**RECORDS**.
————
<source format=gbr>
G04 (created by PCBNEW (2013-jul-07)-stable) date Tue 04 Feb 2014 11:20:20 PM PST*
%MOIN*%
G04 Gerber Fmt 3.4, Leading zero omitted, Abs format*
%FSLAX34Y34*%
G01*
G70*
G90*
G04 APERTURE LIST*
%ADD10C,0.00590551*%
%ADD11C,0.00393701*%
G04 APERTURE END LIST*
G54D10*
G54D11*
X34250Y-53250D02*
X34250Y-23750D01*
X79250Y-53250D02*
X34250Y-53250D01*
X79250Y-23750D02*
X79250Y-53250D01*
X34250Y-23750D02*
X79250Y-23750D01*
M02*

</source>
————
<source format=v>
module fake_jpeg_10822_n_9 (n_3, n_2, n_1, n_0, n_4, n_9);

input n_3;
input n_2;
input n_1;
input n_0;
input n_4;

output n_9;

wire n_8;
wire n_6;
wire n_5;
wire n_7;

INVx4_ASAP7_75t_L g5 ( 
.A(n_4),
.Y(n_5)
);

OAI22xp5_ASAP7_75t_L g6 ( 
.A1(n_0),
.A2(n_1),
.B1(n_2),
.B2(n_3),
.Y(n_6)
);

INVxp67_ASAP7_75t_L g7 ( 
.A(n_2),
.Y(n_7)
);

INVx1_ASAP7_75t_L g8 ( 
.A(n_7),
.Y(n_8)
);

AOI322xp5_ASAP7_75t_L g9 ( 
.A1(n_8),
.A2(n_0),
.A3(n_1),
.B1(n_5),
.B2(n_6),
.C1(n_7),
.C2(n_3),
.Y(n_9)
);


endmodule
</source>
————
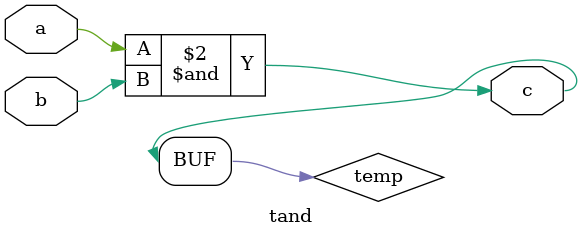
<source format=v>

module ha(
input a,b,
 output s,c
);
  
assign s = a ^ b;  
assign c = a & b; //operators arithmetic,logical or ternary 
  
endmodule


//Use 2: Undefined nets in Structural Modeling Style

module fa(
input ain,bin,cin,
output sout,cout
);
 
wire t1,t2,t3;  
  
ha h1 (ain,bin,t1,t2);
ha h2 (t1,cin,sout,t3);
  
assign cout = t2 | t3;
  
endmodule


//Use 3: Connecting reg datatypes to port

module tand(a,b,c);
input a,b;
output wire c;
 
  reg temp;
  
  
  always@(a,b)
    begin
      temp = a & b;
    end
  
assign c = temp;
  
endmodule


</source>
————
**TASK TO CARRY OUT**. This task asks for the number of lines above that include the string "output". Respond with that number only.

**TASK RESULT**. 4